From the data, return each line holding the word "Technical".

== DATA FOR THIS EXERCISE

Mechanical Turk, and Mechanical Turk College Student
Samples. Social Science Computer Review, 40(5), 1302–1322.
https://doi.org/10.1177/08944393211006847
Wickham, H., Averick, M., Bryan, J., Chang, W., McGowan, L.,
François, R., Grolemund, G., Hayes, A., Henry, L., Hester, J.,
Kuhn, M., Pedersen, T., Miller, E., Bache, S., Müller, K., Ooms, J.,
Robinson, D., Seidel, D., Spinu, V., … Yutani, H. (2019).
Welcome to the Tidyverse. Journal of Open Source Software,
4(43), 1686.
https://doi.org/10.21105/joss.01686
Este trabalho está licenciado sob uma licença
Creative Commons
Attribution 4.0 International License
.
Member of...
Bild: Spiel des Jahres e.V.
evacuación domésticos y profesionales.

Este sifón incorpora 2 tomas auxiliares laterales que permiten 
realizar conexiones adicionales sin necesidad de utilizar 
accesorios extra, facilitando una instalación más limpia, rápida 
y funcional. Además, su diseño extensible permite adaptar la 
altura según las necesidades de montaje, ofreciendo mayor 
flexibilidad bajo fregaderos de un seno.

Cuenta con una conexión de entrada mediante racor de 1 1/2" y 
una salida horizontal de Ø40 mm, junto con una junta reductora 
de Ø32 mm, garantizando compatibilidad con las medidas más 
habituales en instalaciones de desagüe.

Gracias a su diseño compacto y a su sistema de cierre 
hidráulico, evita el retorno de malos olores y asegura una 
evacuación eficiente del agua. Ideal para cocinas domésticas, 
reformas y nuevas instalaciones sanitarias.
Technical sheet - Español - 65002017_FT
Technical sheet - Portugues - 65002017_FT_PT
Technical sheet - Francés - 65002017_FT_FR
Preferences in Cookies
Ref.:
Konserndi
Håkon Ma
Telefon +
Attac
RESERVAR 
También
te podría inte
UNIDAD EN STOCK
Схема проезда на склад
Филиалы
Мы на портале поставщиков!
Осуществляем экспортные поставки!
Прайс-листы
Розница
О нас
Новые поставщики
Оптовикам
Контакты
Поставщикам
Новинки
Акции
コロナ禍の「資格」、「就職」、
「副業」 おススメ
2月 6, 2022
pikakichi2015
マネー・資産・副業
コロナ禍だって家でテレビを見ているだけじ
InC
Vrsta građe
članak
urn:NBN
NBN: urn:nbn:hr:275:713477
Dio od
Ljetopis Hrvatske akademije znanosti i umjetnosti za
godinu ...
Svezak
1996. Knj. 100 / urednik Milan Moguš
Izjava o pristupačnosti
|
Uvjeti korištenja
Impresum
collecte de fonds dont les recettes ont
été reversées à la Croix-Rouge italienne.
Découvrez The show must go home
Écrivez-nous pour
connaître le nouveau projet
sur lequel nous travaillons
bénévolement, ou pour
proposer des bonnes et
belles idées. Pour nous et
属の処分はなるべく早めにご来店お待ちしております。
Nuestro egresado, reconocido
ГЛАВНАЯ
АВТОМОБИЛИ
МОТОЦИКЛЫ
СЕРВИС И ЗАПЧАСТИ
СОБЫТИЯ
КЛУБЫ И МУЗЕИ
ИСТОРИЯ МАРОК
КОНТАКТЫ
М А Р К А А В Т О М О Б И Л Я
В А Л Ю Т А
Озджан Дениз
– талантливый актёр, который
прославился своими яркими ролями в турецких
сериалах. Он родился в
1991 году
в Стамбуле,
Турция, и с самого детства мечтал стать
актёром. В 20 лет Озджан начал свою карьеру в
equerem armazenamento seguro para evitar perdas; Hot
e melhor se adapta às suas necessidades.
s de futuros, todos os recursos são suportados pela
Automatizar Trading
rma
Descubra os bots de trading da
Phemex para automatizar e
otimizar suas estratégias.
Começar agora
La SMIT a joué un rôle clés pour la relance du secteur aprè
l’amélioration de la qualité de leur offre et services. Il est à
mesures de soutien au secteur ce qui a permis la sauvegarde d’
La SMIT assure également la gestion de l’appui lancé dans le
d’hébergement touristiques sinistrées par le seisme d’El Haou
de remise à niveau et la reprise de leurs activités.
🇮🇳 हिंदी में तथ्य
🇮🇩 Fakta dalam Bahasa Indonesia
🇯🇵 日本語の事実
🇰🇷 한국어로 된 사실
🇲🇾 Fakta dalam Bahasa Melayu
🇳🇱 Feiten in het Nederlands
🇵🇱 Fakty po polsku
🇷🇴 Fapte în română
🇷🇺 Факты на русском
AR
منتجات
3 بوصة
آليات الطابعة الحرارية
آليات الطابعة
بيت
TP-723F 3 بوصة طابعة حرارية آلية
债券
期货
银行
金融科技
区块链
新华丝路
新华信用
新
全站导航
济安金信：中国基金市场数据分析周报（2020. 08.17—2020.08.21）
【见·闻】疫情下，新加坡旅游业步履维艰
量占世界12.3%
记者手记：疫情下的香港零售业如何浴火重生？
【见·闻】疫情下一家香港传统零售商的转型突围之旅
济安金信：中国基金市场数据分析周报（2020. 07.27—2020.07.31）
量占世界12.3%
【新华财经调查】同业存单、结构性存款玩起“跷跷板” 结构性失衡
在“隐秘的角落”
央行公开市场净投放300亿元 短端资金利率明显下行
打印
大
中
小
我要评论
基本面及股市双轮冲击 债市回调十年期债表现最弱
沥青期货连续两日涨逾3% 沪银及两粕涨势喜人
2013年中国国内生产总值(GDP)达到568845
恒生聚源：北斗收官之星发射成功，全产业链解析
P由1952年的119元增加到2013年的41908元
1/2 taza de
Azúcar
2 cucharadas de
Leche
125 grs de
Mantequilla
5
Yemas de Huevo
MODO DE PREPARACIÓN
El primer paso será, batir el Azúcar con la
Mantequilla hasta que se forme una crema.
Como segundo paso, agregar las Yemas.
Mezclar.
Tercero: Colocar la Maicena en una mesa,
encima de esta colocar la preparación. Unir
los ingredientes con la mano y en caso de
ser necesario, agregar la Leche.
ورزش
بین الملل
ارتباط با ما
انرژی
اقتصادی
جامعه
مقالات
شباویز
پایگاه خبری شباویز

====

*RESPONSE TO THE TASK:*
Technical sheet - Español - 65002017_FT
Technical sheet - Portugues - 65002017_FT_PT
Technical sheet - Francés - 65002017_FT_FR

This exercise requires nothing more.